The reply should hold only the lines below beginning at the one with "Product Information" and ending at the one with "create here gives", copied exactly, with every picture left out.

[Extracted data entries]
____

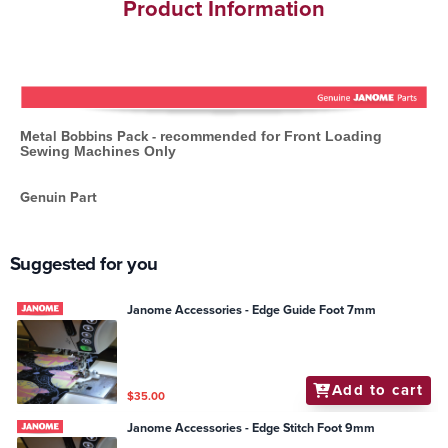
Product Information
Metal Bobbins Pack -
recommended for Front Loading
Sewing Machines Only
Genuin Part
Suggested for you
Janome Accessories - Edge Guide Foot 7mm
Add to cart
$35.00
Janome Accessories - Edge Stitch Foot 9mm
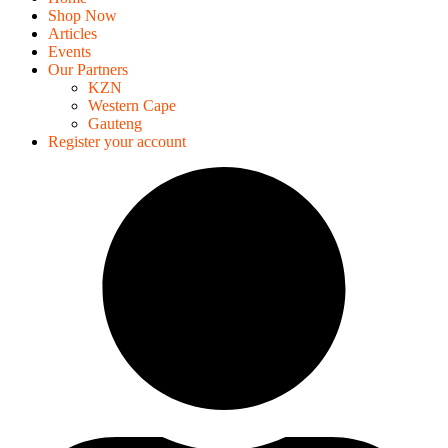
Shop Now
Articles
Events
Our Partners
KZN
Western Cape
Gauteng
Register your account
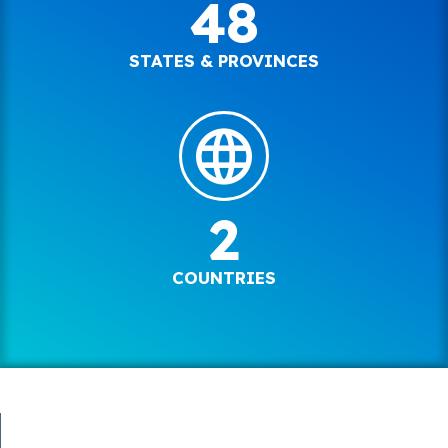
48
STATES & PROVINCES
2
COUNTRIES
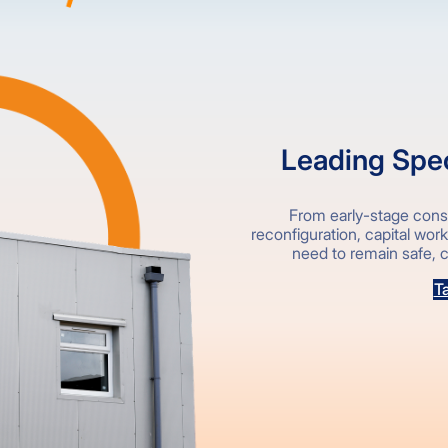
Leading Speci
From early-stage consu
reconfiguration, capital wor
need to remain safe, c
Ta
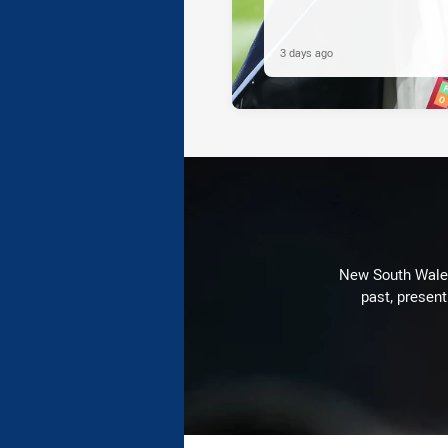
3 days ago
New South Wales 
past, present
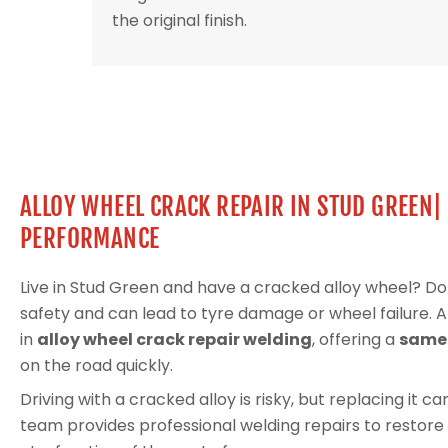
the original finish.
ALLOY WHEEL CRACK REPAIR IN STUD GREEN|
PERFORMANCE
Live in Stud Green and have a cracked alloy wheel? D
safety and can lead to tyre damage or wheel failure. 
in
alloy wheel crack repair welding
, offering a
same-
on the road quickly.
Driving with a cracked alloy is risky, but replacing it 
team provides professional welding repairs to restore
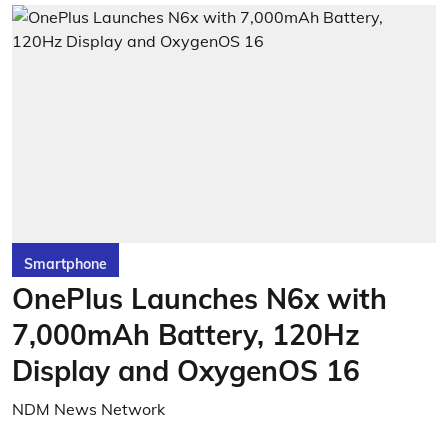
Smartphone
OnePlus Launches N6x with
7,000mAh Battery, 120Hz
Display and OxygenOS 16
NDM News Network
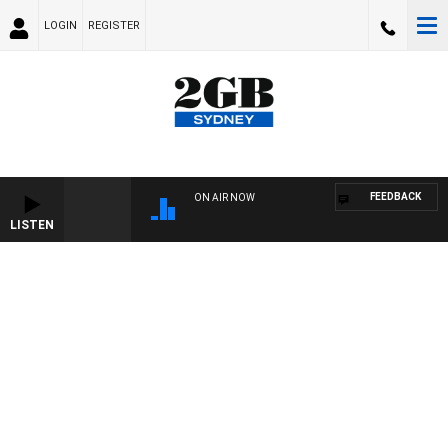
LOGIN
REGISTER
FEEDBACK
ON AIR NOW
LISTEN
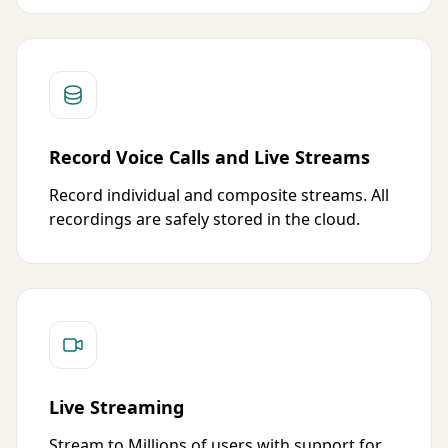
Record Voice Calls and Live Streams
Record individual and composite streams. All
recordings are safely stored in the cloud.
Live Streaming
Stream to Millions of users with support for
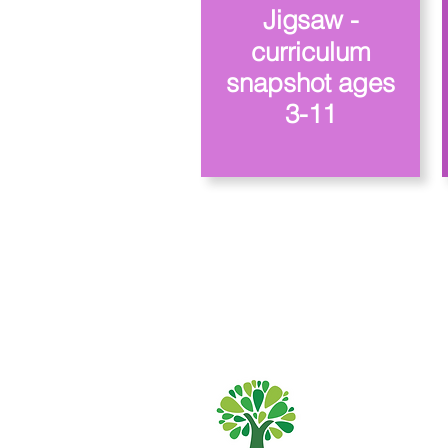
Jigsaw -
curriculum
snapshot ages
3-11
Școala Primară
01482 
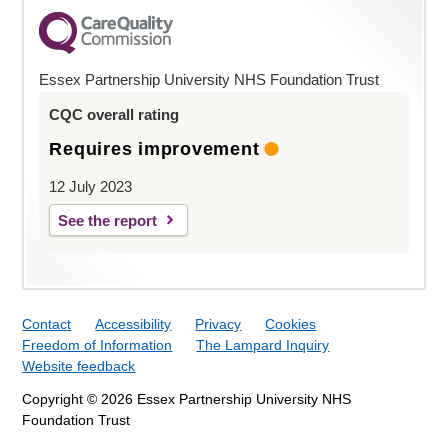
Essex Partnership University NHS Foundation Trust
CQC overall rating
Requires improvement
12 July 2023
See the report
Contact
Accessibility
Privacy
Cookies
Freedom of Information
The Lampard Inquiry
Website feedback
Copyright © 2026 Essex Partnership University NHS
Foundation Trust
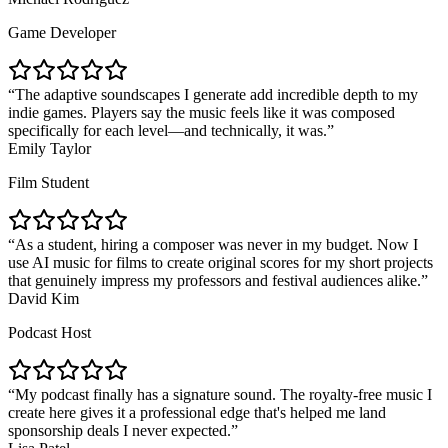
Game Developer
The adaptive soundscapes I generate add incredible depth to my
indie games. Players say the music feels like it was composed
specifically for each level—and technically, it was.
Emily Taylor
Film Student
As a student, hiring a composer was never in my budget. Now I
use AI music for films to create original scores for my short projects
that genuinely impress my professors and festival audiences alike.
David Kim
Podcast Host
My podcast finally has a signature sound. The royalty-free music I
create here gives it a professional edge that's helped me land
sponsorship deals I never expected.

____

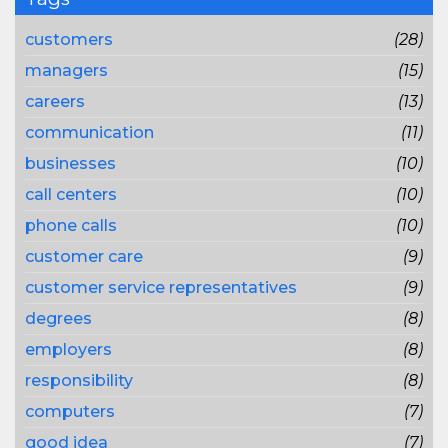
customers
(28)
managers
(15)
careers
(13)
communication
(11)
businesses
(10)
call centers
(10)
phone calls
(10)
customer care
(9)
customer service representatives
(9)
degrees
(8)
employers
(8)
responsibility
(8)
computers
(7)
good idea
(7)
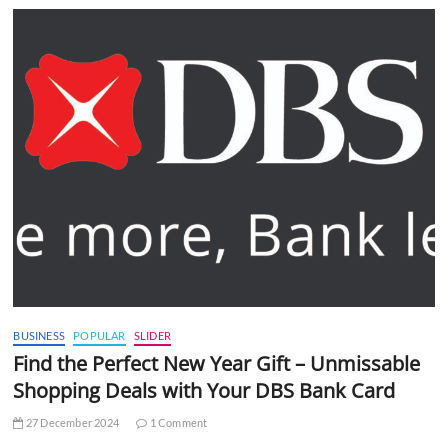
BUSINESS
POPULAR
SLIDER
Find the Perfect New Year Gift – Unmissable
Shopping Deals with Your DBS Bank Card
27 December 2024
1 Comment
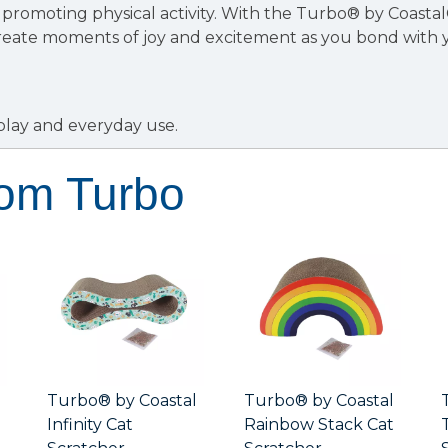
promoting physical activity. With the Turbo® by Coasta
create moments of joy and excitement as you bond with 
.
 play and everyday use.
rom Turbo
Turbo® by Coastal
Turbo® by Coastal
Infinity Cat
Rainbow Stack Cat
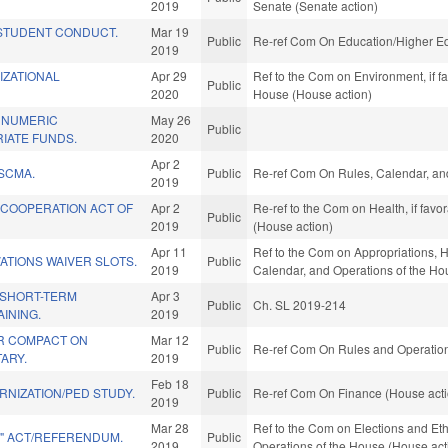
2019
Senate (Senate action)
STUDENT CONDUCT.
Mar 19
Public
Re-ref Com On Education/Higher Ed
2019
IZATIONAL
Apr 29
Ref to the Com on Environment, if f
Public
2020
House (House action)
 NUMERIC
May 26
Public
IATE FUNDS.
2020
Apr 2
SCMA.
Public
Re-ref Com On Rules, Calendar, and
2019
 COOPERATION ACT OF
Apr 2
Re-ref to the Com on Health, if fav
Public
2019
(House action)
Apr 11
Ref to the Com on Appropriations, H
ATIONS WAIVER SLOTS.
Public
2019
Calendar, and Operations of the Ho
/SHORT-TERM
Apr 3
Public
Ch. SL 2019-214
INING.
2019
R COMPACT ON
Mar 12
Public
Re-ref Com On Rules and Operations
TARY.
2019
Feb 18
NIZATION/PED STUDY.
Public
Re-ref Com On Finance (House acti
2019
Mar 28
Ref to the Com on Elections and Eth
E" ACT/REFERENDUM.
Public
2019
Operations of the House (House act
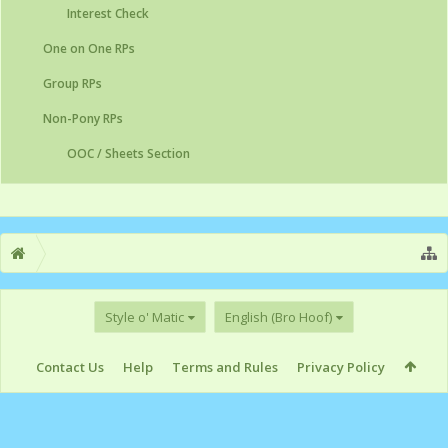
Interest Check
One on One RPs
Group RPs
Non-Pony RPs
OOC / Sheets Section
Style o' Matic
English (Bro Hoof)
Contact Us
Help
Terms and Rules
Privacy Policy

____

### Result
Product Information
Metal Bobbins Pack -
recommended for Front Loading
Sewing Machines Only
Genuin Part
Suggested for you
Janome Accessories - Edge Guide Foot 7mm
Add to cart
$35.00
Janome Accessories - Edge Stitch Foot 9mm
Shop Now
Articles
Events
Our Partners
KZN
Western Cape
Gauteng
Register your account
48
STATES & PROVINCES
2
COUNTRIES
Leading Speci
From early-stage consu
reconfiguration, capital wor
need to remain safe, c
Ta
3 days ago
New South Wales 
past, present
the original finish.
ALLOY WHEEL CRACK REPAIR IN STUD GREEN|
PERFORMANCE
Live in Stud Green and have a cracked alloy wheel? D
safety and can lead to tyre damage or wheel failure. 
in
alloy wheel crack repair welding
, offering a
same-
on the road quickly.
Driving with a cracked alloy is risky, but replacing it 
team provides professional welding repairs to restore
Smartphone
OnePlus Launches N6x with
7,000mAh Battery, 120Hz
Display and OxygenOS 16
NDM News Network
LOGIN
REGISTER
FEEDBACK
ON AIR NOW
LISTEN
Record Voice Calls and Live Streams
Record individual and composite streams. All
recordings are safely stored in the cloud.
Live Streaming
Stream to Millions of users with support for
Jigsaw -
curriculum
snapshot ages
3-11
Școala Primară
01482 
Essex Partnership University NHS Foundation Trust
CQC overall rating
Requires improvement
12 July 2023
See the report
Contact
Accessibility
Privacy
Cookies
Freedom of Information
The Lampard Inquiry
Website feedback
Copyright © 2026 Essex Partnership University NHS
Foundation Trust
Game Developer
The adaptive soundscapes I generate add incredible depth to my
indie games. Players say the music feels like it was composed
specifically for each level—and technically, it was.
Emily Taylor
Film Student
As a student, hiring a composer was never in my budget. Now I
use AI music for films to create original scores for my short projects
that genuinely impress my professors and festival audiences alike.
David Kim
Podcast Host
My podcast finally has a signature sound. The royalty-free music I
create here gives it a professional edge that's helped me land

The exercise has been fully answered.